Myth number one in endocrinology and gynecology is that progestins, such as Provera®, and compounded progesterone are the same. Most integrative physicians know that this is not true, but the same is not the case about the use of oral versus topical progesterone. Unfortunately, gut and liver metabolism of oral progesterone converts it into different “pregnanes,” which do not offer the same level of cancer protection for endometrial and breast tissue as progesterone itself. Topical progesterone circulates through the body establishing high tissue levels in endometrium and breast affording excellent anti-cancer effect. Huber also challenges the notion that we can prescribe estrogen replacement for most of the month but only offer progesterone for the final third or half. As estrogen does exert pro-carcinogenic activity might it not be appropriate to administer progesterone concurrently with the estradiol? Huber graciously offers his own teaching resources for those wanting additional information and training.
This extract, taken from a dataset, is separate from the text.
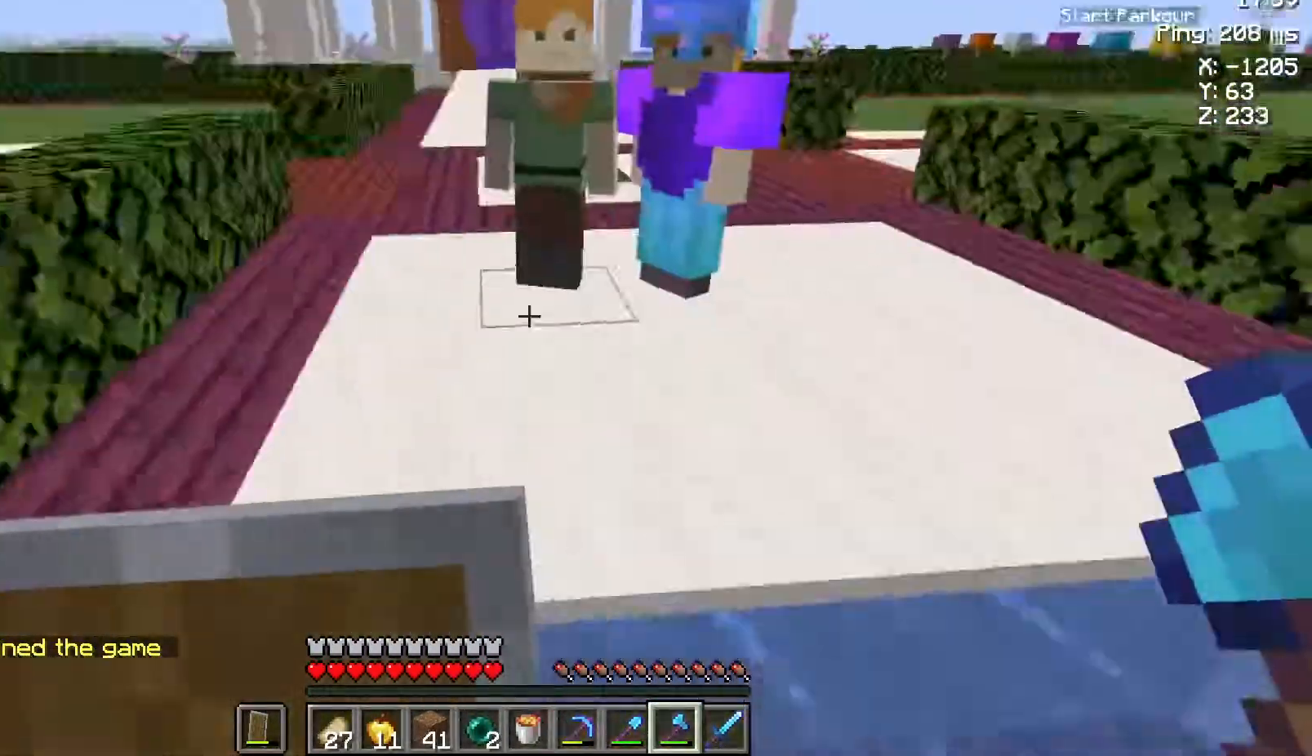
{"keys": ["w"], "mouse": [], "events": [[50, "w", "up"], [267, "a", "down"], [333, "w", "down"], [367, "a", "up"]]}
Richard Moskowitz, MD, on Homeopathy

If you have been following the news, homeopathy has been facing a blistering rebuke worldwide over the past decade. England upended its long-standing utilization of homeopathic medicine by its National Health Service in the past year. In similar fashion numerous European medical societies have debased homeopathic prescribing. Australia and Russia have followed suit. (India remains steadfast in supporting homeopathic medicine.) Not to be left out, the US Food and Drug Administration has been under pressure to ban homeopathic medication and over-the-counter supplementation. In October, the FDA announced its intentions to begin regulation of homeopathic products. Despite the fact that homeopathy is recognized to be infinitesimally low-dosed, the FDA wants to base homeopathic safety on allopathic drug dosing. Homeopathic nosodes are generally not prepared from infectious materials or biological toxins, yet they may be outlawed despite the fact that there is no measurable toxin. Homeopathic opium has long been prohibited.

In this issue Richard Moskowitz, MD, makes the case for homeopathy. As Moskowitz states, “the fact that homeopathy is based on a phenomenon as yet unexplained…is far from proving that the phenomenon doesn’t exist…It almost embarrasses me to have to point out the entire argument of those who make a point of ridiculing it still boils down to the same defective syllogism that even the eminent Dr. Holmes couldn’t improve upon: “Homeopathy can’t possibly work; therefore, it doesn’t work!”

For those who find themselves stuck with this logic, I would highly recommend reading Moskowitz’s article. His reasoning is exactly what we need to express when we encounter the homeopathic skeptic.